Unnamed: 0,Model,Train R²,Test R²,|| Diff ||
1,Linear Regression,81.327857,81.82655,0.498694
2,Decision Tree Regression,84.03822,75.545258,8.492962
3,Random Forest Regression,88.078543,85.19993,2.878613
4,Support Vector Regression,88.213014,87.681997,0.531017
5,K-Nearest Neighbors Regression,81.423613,80.158281,1.265333


### 📊 **Model Evaluation Summary**

| Model | Train R² | Test R² | Absolute Difference |
|----------------------|----------|---------|------------|
| Linear Regression | 81.328% |	81.826% | 0.498 |
| Decision Tree Regression | 83.991 | 76.276 | 7.715 |
| Random Forest Regression | 87.964 | 85.152 | 2.812 |
| Support Vector Regression | 88.213 | 87.682 | 0.531 |
| K-Nearest Neighbors Regression | 81.424 | 80.158 | 1.266 |

---

### 🧠 **Inference**

- 🔹 **Linear Regression** shows good generalization with a small gap between training and test R².
- 🌳 **Decision Tree** performs well on training data but has a larger drop on test data, indicating **overfitting**.
- 🌲 **Random Forest** balances high performance with improved generalization over a single tree — a **robust** model.
- 📈 **Support Vector Regressor (SVR)** maintains consistent R² scores, indicating **stable generalization**.
- 👥 **K-Nearest Neighbors** performs decently but might be sensitive to data scaling and choice of `k`.

> 📌 **Conclusion**:  
> ✅ **Random Forest** emerges as the most balanced model — high training performance and strong generalization.  
> ⚠️ **Decision Tree** may need pruning or parameter tuning to avoid overfitting.  
> 💡 Consider **SVR or Linear Regression** if interpretability and consistency are key.

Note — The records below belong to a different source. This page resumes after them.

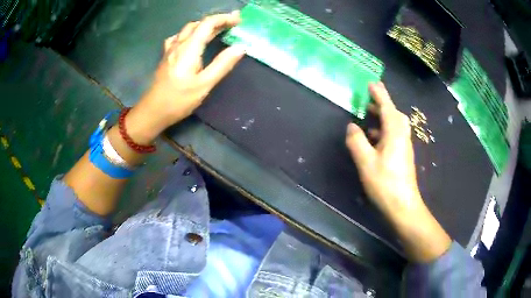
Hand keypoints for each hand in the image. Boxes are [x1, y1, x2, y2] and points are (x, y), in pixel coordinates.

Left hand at [125, 12, 245, 143]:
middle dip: (217, 20)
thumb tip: (241, 47)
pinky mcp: (166, 56)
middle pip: (198, 24)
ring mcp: (170, 49)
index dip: (224, 18)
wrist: (153, 111)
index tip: (239, 20)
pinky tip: (193, 40)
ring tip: (217, 30)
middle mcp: (179, 44)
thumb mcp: (204, 84)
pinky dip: (191, 33)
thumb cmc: (179, 100)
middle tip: (233, 24)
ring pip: (188, 29)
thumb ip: (222, 64)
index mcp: (189, 48)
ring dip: (204, 25)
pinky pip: (179, 37)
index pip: (208, 24)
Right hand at [346, 82, 421, 215]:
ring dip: (383, 117)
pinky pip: (394, 135)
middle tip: (370, 100)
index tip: (371, 83)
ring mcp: (404, 146)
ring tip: (369, 117)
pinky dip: (384, 130)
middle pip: (395, 114)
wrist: (403, 205)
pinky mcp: (403, 156)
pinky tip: (374, 139)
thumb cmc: (385, 183)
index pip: (387, 107)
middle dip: (383, 104)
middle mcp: (402, 136)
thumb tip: (352, 126)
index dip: (379, 94)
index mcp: (394, 133)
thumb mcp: (366, 162)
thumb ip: (357, 141)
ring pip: (395, 125)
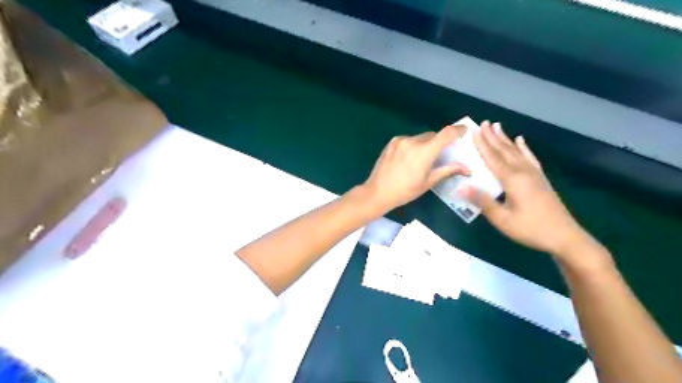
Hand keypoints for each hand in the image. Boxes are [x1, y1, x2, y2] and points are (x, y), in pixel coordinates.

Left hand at [366, 126, 471, 213]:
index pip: (446, 134)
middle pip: (433, 136)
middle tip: (439, 155)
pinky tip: (408, 159)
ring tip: (421, 160)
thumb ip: (447, 170)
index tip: (464, 130)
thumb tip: (466, 167)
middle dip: (439, 143)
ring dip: (425, 144)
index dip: (457, 130)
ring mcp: (401, 140)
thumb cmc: (405, 191)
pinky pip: (408, 140)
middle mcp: (413, 141)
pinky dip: (413, 145)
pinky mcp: (392, 142)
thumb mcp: (428, 182)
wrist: (378, 192)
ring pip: (420, 137)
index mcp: (425, 151)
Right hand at [460, 121, 594, 258]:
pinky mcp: (541, 179)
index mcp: (512, 180)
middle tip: (483, 123)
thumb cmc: (530, 229)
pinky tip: (521, 141)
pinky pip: (530, 159)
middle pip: (504, 151)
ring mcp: (534, 174)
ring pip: (516, 152)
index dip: (482, 145)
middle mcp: (523, 172)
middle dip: (493, 136)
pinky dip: (524, 149)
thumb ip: (482, 201)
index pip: (493, 158)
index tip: (474, 131)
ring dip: (505, 139)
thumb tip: (460, 187)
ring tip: (498, 126)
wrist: (564, 237)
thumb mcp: (502, 219)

## 🔍 Feature Characteristics & Insights

### 📈 Strong correlation expected:
- **Cement and Age** usually have positive correlation with strength.
- **Too much Water** typically shows negative correlation (weakens concrete).
- **Superplasticizer** often helps improve strength by reducing water demand.

### 🧮 Mostly numerical:
- All features are continuous, which makes them ideal for regression models.

### 🔄 Some nonlinear relationships:
- e.g., **Age vs Strength** curve tends to flatten over time — this is why models like **SVR** and **Random Forest** do better than pure **Linear Regression**.

### 📉 Multicollinearity may exist:
- **Cement**, **slag**, and **fly ash** might substitute each other — linear models might suffer slightly unless regularization is used.

## 🤖 Why Models Performed as They Did
- **SVR** and **Random Forest** performed best because they capture non-linear and complex interactions.
- **Decision Tree** overfitted likely due to lack of regularization.
- **Linear Regression** did okay because the dataset still holds some linear structure.
- **KNN** did fairly well but may suffer when feature distributions vary widely (e.g., Cement vs Superplasticizer values).